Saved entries
====================

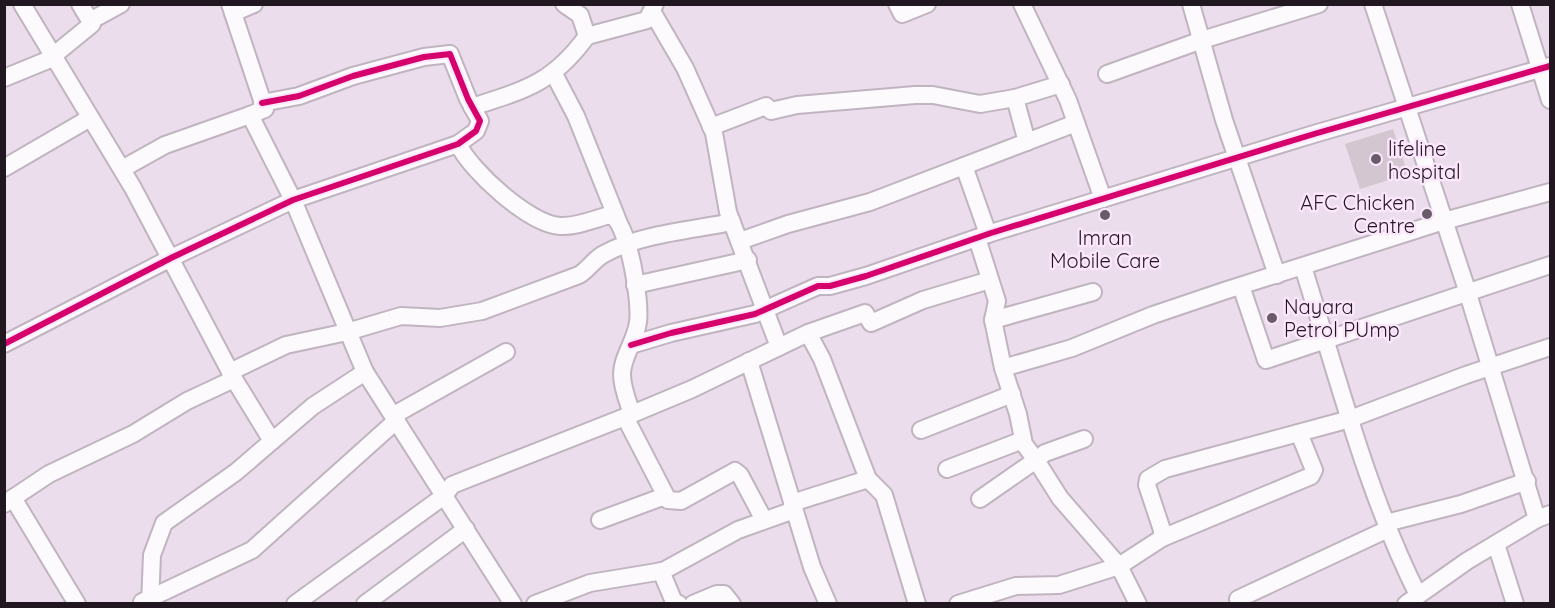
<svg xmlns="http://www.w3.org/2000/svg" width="1555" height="608" viewBox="0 0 1555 608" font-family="Quicksand,sans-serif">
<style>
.building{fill:#d3c6d1}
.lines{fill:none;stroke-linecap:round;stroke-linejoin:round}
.minor-casing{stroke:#c0b4c1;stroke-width:20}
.minor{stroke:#fcfafc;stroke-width:16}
.cycleway-casing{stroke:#fce6fc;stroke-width:10}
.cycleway{stroke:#d6006c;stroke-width:6}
.poi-dot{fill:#675c68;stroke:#fce6fc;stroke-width:2}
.labels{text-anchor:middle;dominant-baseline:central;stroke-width:5;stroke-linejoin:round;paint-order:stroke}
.poi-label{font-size:20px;fill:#201721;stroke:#fce6fc;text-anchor:start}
</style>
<rect width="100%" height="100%" fill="#ecdded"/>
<!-- building -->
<path class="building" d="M 1393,129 L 1408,174 L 1360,189 L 1345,144 Z"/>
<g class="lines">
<!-- minor casing -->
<g class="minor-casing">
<g id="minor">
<path d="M 22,4 L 133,188 L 234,379 L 272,441"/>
<path d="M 230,4 L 265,109 L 250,115 L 293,200 L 365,372 L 513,604"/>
<path d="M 897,4 L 902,14 L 927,4"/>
<path d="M 1022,4 L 1068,100 L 1103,199"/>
<path d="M 1191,4 L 1224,120 L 1277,275"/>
<path d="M 1373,4 L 1465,284 L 1537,519"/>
<path d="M 1520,4 L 1550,100"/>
<path d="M 233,13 L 254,4"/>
<path d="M 653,13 L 685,68 L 714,133 L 728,212 L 779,347"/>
<path d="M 90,21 L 121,4"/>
<path d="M 587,36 L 647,20 L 655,4"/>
<path d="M 554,74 L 576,116 L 618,221"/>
<path d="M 1107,74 L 1202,40 L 1319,4"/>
<path d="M 4,78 L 48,60 L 92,24 L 80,4"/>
<path d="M 1015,98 L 1061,84"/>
<path d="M 472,107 C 525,90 553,83 587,36 L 580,15 L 564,4"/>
<path d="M 711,127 L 766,106 L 771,111 L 797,105 L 915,95 L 933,95 L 980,104 L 1015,98 L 1027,142"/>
<path d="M 458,144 C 471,171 529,224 560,226 C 575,227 592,220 606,216 L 613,216 C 629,229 641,301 638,322 C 636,340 622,357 622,374 C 622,388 628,402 632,414"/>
<path d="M 964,166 L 988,234"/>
<path d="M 4,168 L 90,118"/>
<path d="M 122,169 L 165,145 L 250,115"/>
<path d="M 977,238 L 997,301 L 993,320 L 1003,368 L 1018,414 L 1024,444 L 1036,460 L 1045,453 L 1084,439"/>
<path d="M 740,241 L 788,224 L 870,202 L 1076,123"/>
<path d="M 1303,267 C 1338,377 1366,491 1418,595"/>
<path d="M 635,285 L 748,260"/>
<path d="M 1241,286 L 1266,360 L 1550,265"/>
<path d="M 993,320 L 1093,292"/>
<path d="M 4,344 L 171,258 L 293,200 L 458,144 L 476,131 L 480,121 L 468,99 L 450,54 L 424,57 L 353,76 L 299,96 L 262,103"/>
<path d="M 631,345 L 671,333 L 755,314 L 818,286 L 830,286 L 866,276 L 991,233 L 1314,134 L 1550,66"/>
<path d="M 749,361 L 812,567 L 828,604"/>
<path d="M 1003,368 L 1072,348 L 1153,315 L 1224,291 L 1444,221 L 1550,192"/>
<path d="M 230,372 L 286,345 L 347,332 L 401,316 L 440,318 L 482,311 L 579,275 C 589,269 594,259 604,254 C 639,234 693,230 732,222"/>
<path d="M 394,415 L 506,352"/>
<path d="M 625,417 L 668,500 L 681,501 L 735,471 L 740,475 L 764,520"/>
<path d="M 921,430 L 1012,394"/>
<path d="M 947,469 L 1023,440"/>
<path d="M 868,479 L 884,495 L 917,604"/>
<path d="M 13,498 L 77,604"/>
<path d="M 980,499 L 1036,460 L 1060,498 L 1119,566 L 1138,604"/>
<path d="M 792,503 L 868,479 L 822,359 L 808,333"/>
<path d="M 4,504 L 49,474 L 133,434 L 187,401 L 234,379"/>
<path d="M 600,520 L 665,496"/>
<path d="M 1386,523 L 1461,504 L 1527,481"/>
<path d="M 1162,538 L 1311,476 L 1314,470 L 1299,433"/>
<path d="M 1496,544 L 1515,604"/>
<path d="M 661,571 L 674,602 L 679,604"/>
<path d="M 1238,599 L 1388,529"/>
<path d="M 142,602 L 252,550 L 397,420"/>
<path d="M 150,604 L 152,555 L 164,523 L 236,472 L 313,406 L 365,372"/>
<path d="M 295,604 L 444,496 L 452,485 L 625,417 L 692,389 L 808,333 L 865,313 L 871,323 L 923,300 L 990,280"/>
<path d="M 365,604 L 466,529"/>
<path d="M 535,604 L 590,583 L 663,571 L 738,530 L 794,510"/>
<path d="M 693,604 L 717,594 L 724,594 L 732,604"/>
<path d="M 958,604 L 1016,586 L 1059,585 L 1119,566 L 1162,538 L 1162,530 L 1147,485 L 1148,479 L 1165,469 L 1350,419 L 1466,375 L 1550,347"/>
<path d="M 1406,604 L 1467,561 L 1537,519 L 1550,514"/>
</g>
</g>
<!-- minor -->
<use href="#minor" class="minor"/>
<!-- cycleway casing -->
<g class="cycleway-casing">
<g id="cycleway">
<path d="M 4,344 L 171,258 L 293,200 L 458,144 L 476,131 L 480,121 L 468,99 L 450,54 L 424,57 L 353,76 L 299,96 L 262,103"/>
<path d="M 631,345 L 671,333 L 755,314 L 818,286 L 830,286 L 866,276 L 991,233 L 1314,134 L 1550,66"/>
</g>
</g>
<!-- cycleway -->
<use href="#cycleway" class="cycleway"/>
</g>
<!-- markers -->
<g class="poi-dot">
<circle cx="1376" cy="159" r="6"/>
<circle cx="1427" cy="214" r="6"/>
<circle cx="1105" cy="215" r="6"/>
<circle cx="1272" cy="318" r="6"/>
</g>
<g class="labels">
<!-- poi labels -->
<g class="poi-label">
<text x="1388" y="148">lifeline<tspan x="1388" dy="23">hospital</tspan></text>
<text x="1415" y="202" text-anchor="end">AFC Chicken<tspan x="1415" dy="23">Centre</tspan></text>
<text x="1105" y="237" text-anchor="middle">Imran<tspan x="1105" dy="23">Mobile Care</tspan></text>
<text x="1284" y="306">Nayara<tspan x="1284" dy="23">Petrol PUmp</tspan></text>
</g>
</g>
<!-- border -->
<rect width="1555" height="608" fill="none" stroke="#201721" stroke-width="12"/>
</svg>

====================

# ASSIGNMENT
Show each line of the data that contains the string "linejoin".

# ANSWER AREA
.lines{fill:none;stroke-linecap:round;stroke-linejoin:round}
.labels{text-anchor:middle;dominant-baseline:central;stroke-width:5;stroke-linejoin:round;paint-order:stroke}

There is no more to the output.